House Advances Expansion of Home Visiting Programs
Last Thursday, the House passed a comprehensive healthcare bill that would require the government to negotiate prices for costly pharmaceuticals and prescription drugs by a vote of 230-192. Two Republicans joined House Democrats to advance the bill, which Senate Majority Leader Mitch McConnell (R-KY) has refused to bring up for a vote in the Senate.

The House bill included a provision expanding the Maternal, Infant, and Early Childhood Home Visiting Program (MIECHV). MIECHV programs complement WIC services by providing evidence-based home visits to support maternal and child health. The House bill would double the federal investment in the program, administered by the Department of Health and Human Services. The House bill would also quadruple the federal investment in tribal home visiting programs, to address maternal mortality disparities faced by native women.

Legislators Request Review of ERS Relocation
Last Wednesday, members of the House Science, Space, and Technology Committee requested an independent cost-benefit analysis of USDA’s relocation of two research agencies to Kansas City, Missouri. The relocation has undermined USDA’s ability to conduct nutrition research, as approximately 64% of positions at the Economic Research Service (ERS) remain vacant.

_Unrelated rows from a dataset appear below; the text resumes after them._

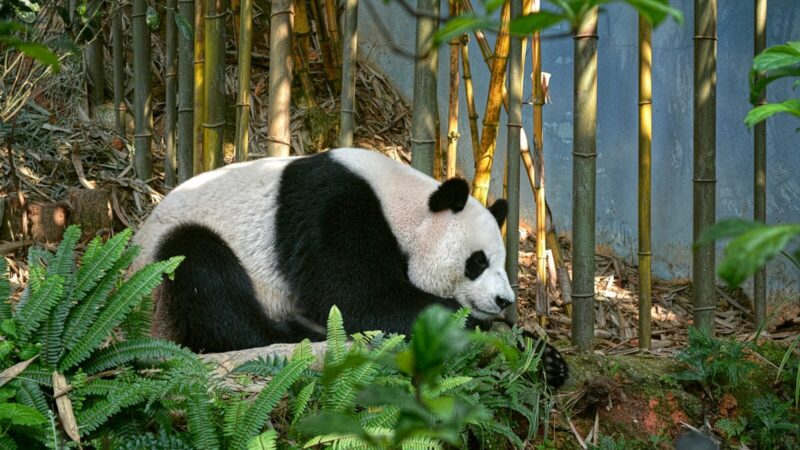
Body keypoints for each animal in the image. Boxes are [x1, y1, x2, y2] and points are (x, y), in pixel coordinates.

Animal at [131, 148, 569, 388]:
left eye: (500, 262)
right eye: (477, 262)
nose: (503, 300)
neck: (403, 204)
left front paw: (547, 359)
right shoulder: (335, 213)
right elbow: (357, 300)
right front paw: (477, 328)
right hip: (159, 275)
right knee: (201, 272)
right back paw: (296, 333)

The members of Congress request an independent cost-benefit analysis by the Government Accountability Office (GAO). When the House Appropriations Committee first requested an analysis last year, USDA contracted Ernst & Young and then declined to share the full report with Congress and the public. An independent analysis conducted by the Agriculture and Applied Economics Association estimated that the relocation of researchers will cost taxpayers between $83 million and $182 million.

NWA actively monitors the effects of USDA’s relocation of the research agencies and has led the nutrition community in raising awareness of the damaging effects to both staff retention and capacity to continue ongoing nutrition and food security research.

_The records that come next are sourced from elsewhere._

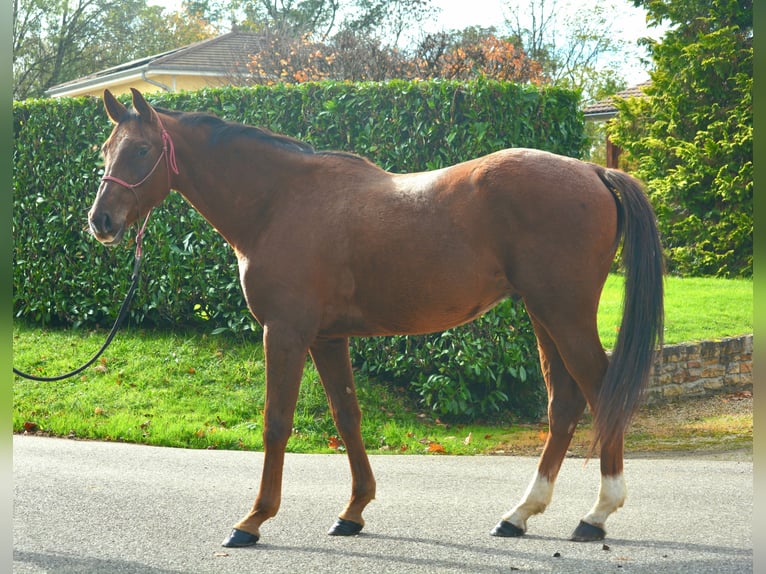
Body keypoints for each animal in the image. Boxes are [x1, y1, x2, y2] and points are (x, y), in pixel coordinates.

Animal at [89, 88, 664, 548]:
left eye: (141, 150)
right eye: (105, 151)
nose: (102, 221)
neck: (279, 201)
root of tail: (593, 170)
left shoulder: (285, 334)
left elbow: (277, 422)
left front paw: (253, 520)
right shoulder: (327, 338)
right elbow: (348, 416)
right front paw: (353, 511)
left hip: (564, 313)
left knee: (599, 390)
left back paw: (597, 513)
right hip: (543, 315)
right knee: (564, 401)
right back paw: (520, 514)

Senate Confirms New FDA Commissioner
Last week, the Senate confirmed Stephen Hahn to lead the Food and Drug Administration (FDA) by a vote of 72-18. Hahn was previously a cancer researcher and hospital administrator who served as the chief medical executive at the University of Texas MD Anderson Cancer center in Houston. FDA manages federal food safety policy, and the new commissioner will steer the Administration’s position on a wide range of issues, including e-cigarettes, opioids, and foodborne illnesses.

Hahn was noticeably evasive during his confirmation hearings on whether to pursue new vaping regulations, which the White House had delayed due to industry and electoral concerns. The previous commissioner, Scott Gottlieb, had not altered course on nutrition policy from prior administrations, upholding nutrition labeling on menus and retail packaging and supporting voluntary efforts to reduce salt across the food supply.

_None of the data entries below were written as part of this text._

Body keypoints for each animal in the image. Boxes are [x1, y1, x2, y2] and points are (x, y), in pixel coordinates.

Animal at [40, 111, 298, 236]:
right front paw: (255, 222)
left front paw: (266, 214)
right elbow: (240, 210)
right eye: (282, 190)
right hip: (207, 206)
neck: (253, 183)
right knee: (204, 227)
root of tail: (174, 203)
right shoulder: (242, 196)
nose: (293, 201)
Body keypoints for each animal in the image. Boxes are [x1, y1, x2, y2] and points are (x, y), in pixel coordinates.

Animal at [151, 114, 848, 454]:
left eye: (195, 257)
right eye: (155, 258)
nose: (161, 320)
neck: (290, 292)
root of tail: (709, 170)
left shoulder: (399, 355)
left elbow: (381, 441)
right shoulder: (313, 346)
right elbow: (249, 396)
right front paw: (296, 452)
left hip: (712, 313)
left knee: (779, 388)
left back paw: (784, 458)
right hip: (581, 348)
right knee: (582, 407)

FDA Investigations into Tainted Romaine Lettuce Suspect Water Contamination
Last month, the Food and Drug Administration (FDA) and Centers for Disease Control and Prevention (CDC) issued an unprecedented warning that romaine lettuce originating in California’s Salinas Valley may be contaminated with e. coli bacteria, leading to over 100 illnesses in 23 states. As federal agencies continue to investigate, signs are pointing to contaminated agricultural water.

FDA recently delayed implementation of new agricultural water testing rules, promulgated under the Obama Administration, that would enhance screening for food safety issues. NWA is convening an Environmental Quality Task Force to assess environmental issues that intersect with the delivery of WIC services.